Diungkapkannya, lebih dari 50 persen industri tekstil dan
25 garmen yang dimiliki Cina merupakan perusahaan milik
negara atau BUMN dan disubsidi. ''Hampir keseluruhan
industri memperoleh dukungan penuh pemerintahnya lewat
subsidi,'' ujarnya.
Di samping itu,
kekuatan TPT Cina terletak pada melimpahnya tenaga kerja
murah. Bisa dikatakan supply tenaga kerja Cina tidak
terbatas, karena pemerintahnya dituntut menciptakan
lapangan kerja sekitar 15 juta orang/tahunnya.
Sehari sebelumnya,
Menteri Perindustrian dan Perdagangan Rini M.S. Soewandi
sempat mengutarakan kekhawatirannya menyangkut tingginya
dominasi TPT Cina di pasar internasional. Sebagai
contohnya, ekspor Cina ke AS pada tahun ini meningkat
tajam menjadi sekitar 105 milyar dolar AS, yang sebagian
didominasi oleh produk garmen. Diperkirakan terjadi
kenaikan ekspor sebesar 70-80 persen per tahunnya. ''Ketika
melakukan kunjungan ke AS, saya sempat menyampaikan
kekhawatiran mengenai dominasi Cina. Akhirnya pemerintah
AS memberlakukan pembatasan terhadap produk pakaian jadi
yang berasal dari Cina,'' katanya.
Tempat
Transit
Kekhawatiran lain
yang dipaparkan Rini pada pembukaan Munas API dua hari
yang lalu adalah dijadikannya Indonesia sebagai tempat
transit TPT Cina. Hal ini dimungkinkan mengingat sampai
saat ini saja, banyak TPT Cina yang membanjiri pasaran.
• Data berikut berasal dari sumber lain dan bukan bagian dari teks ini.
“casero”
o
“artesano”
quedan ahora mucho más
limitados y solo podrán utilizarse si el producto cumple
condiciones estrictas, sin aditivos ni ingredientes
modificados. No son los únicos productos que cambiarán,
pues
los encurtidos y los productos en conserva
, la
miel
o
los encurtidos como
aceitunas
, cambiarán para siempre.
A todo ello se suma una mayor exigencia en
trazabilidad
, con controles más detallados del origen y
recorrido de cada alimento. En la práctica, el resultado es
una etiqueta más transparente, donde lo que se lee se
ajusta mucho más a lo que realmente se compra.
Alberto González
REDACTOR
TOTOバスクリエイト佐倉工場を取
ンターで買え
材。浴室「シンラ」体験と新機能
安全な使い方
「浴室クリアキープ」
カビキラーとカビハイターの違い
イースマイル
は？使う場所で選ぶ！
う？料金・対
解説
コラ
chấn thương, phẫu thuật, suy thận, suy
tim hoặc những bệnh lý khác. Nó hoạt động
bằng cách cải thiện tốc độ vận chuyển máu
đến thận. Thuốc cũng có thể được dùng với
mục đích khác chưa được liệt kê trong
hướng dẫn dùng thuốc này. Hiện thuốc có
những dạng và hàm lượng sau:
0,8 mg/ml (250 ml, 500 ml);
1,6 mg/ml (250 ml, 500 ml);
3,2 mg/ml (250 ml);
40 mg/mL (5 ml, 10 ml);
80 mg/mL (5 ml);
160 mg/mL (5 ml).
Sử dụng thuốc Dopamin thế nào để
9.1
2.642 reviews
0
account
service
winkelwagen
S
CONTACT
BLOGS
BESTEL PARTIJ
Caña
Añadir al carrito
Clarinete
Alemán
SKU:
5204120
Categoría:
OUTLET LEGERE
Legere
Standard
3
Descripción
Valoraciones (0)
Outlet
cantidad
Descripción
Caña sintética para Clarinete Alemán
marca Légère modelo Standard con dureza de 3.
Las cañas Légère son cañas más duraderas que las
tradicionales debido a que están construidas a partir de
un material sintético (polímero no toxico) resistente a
Permasalahan ini, menurutnya, perlu menjadi perhatian API.
Yang perlu diperhatikan, kata Rini lebih lanjut,
pengurusan dokumen ekspor dengan mengatasnamakan
Indonesia.
''Bisa saja TPT Cina
mengurus dokumen di Indonesia. Jangan-jangan nanti ekspor
TPT kita meningkat tajam karena TPT Cina yang menggunakan
dokumen Indonesia. Padahal industrinya sendiri sudah mau
ambruk,'' tandasnya.
Kesempatan berbicara
di depan anggota API tersebut juga digunakan Rini Soewandi
untuk mengetengahkan kembali ancaman lain industri TPT
nasional, yakni masuknya pakaian bekas impor. Dia
menyatakan masuknya pakaian bekas impor tersebut bisa saja
dilakukan oleh orang-orang API. ''Mungkin ada beberapa
anggota API yang terlibat, saya hanya dengar-dengar saja.